**Written instruction 1:**
In the forum discussion below, what does Scott Atran say is the best predictor of whether someone will commit a terror act?

[START OF Selection]

The problem isn't the tackling of homophobia, which is unquestionably a good thing that should be done, its the weaponisation of that in order to justify the surveillance of children.
 
Remember how the majority of Tory MPs voted against gay marriage including the current equalities minister?
That'll be the ones who lower their flags at half-mast when Wahhabist despot rulers die. Which they may do for Isis one day. If Isis win they'll begin state-building out of swathes of Sunni Iraq and Syria. Today's terrorists become tomorrows 'moderate elements' bringing 'stability' to the region. Anyone who's called a terrorist by the British government ends up having dinner with the Queen.
 
Do you think the tories will do a great deal about what say a private orthodox jewish girls' school is teaching, given that such schools aren't subjected to full ofsted inspections etc?

Or indeed private Islamic schools or private Evangelical schools. These people are alright with more or less whatever going on there because it is legitimised by the free market mantra which they pretend to believe in and fetishise.
 
ban faith schools, or those ones which won't move with the times, as centres of outmoded superstition.

Stop funding them for a start.

How is that not "top down"?

Do you think the tories will do a great deal about what say a private orthodox jewish girls' school is teaching, given that such schools aren't subjected to full ofsted inspections etc?

Private schools aren't state-funded (notwithstanding charitable status). The 'british values' stuff only applies to state schools.
 
The French anti-terrorism agency said that someone who stops eating baguettes could be becoming a terrorist.
They're arresting anyone seen in public without a Beret and necktie.
Thing is tho, i think we can all agree that the problem of people supporting Daesh and so on, is real.

What do you do? Is there anything the state/schools etc can do under todays conditions to ameliorate the problem? What would we do about Daesh etc 'after the revolution' or in an ideal world, cos lets not kid ourselves these problems would disappear overnight? chilango etc

Scott Atran has done a lot of work on this actually talking to Jihadis. He doesn't deny ideology is important as both a motivator and in holding groups together but doesn't see it as the most important factor. He said somewhere that the best predictor of whether someone will commit a terror act is who their friends are. That may fit with Ash's experience of the brother getting excited over the New York skyline. One way would be to talk to/look into people from the same football clubs (he claims that most recruits are action orientated, they go out and do something rather than sitting around in a mosque) or cell mates rather than a grand one size fits all pursue any Muslim who thinks Eastenders is a bit gay.
 
Yeah - we're coming at this from different angles. I'm thinking about day-to-day teaching. Which is here and now and immediate.

[END OF Selection]

**Written instruction 2:**
Count the lines in the rows below that contain the word "Recorded", and reply with that number alone.

[START OF Data to use]

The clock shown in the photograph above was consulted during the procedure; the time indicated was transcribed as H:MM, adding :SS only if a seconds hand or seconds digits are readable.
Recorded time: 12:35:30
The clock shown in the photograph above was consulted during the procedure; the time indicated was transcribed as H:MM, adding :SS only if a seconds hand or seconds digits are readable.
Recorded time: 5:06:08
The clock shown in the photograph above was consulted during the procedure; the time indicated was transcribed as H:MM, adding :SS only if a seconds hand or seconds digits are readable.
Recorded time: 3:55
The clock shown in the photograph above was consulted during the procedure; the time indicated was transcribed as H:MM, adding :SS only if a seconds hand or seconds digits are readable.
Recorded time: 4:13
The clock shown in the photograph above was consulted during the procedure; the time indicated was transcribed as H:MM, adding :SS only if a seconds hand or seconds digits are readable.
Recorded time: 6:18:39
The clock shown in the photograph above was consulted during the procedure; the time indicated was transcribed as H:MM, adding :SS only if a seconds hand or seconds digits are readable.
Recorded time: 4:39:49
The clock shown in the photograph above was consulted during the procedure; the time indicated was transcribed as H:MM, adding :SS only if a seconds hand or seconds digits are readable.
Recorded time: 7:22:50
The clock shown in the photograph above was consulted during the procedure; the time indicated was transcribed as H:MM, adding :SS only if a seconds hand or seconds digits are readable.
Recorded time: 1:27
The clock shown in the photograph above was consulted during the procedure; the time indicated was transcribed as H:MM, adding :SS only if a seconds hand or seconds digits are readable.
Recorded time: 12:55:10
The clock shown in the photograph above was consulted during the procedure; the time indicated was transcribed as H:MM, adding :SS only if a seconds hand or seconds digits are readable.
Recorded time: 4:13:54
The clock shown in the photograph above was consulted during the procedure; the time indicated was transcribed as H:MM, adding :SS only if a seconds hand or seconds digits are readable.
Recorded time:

[END OF Data to use]

**Complete answer 1:**
Who their friends are.

**Complete answer 2:**
11